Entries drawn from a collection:
*****
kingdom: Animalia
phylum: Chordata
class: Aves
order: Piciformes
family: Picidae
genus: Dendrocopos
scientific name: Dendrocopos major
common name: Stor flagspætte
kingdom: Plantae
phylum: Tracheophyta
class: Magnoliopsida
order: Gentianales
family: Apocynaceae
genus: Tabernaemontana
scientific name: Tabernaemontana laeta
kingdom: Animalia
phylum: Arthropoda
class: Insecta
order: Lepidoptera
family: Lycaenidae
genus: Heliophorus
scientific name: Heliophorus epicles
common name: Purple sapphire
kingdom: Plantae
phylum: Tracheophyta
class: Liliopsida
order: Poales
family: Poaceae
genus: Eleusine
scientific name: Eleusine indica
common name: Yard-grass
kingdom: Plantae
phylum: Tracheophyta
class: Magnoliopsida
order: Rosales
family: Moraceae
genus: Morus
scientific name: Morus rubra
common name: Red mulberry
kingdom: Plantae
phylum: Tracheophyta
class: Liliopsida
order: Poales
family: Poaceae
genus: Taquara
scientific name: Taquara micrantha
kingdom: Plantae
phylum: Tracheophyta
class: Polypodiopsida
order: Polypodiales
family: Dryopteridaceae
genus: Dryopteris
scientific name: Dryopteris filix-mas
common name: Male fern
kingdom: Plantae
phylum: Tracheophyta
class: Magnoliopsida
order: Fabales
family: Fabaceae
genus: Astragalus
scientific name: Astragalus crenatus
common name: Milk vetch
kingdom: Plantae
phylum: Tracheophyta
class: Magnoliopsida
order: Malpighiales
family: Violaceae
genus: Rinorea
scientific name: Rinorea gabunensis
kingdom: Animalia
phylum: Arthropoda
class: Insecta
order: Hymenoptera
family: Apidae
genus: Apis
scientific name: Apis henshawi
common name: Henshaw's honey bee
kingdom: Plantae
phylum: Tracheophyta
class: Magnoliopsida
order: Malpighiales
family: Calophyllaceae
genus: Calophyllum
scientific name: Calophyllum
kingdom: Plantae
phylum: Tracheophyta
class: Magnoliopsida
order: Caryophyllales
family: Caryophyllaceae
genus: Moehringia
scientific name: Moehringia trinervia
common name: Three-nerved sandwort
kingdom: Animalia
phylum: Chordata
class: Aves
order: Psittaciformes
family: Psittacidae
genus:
*****
### Task objective
Copy the rows word for word from the line that contains "scientific name: Heliophorus epicles" through the last line of the rows above, including both of those lines.

### Solution for this task
scientific name: Heliophorus epicles
common name: Purple sapphire
kingdom: Plantae
phylum: Tracheophyta
class: Liliopsida
order: Poales
family: Poaceae
genus: Eleusine
scientific name: Eleusine indica
common name: Yard-grass
kingdom: Plantae
phylum: Tracheophyta
class: Magnoliopsida
order: Rosales
family: Moraceae
genus: Morus
scientific name: Morus rubra
common name: Red mulberry
kingdom: Plantae
phylum: Tracheophyta
class: Liliopsida
order: Poales
family: Poaceae
genus: Taquara
scientific name: Taquara micrantha
kingdom: Plantae
phylum: Tracheophyta
class: Polypodiopsida
order: Polypodiales
family: Dryopteridaceae
genus: Dryopteris
scientific name: Dryopteris filix-mas
common name: Male fern
kingdom: Plantae
phylum: Tracheophyta
class: Magnoliopsida
order: Fabales
family: Fabaceae
genus: Astragalus
scientific name: Astragalus crenatus
common name: Milk vetch
kingdom: Plantae
phylum: Tracheophyta
class: Magnoliopsida
order: Malpighiales
family: Violaceae
genus: Rinorea
scientific name: Rinorea gabunensis
kingdom: Animalia
phylum: Arthropoda
class: Insecta
order: Hymenoptera
family: Apidae
genus: Apis
scientific name: Apis henshawi
common name: Henshaw's honey bee
kingdom: Plantae
phylum: Tracheophyta
class: Magnoliopsida
order: Malpighiales
family: Calophyllaceae
genus: Calophyllum
scientific name: Calophyllum
kingdom: Plantae
phylum: Tracheophyta
class: Magnoliopsida
order: Caryophyllales
family: Caryophyllaceae
genus: Moehringia
scientific name: Moehringia trinervia
common name: Three-nerved sandwort
kingdom: Animalia
phylum: Chordata
class: Aves
order: Psittaciformes
family: Psittacidae
genus:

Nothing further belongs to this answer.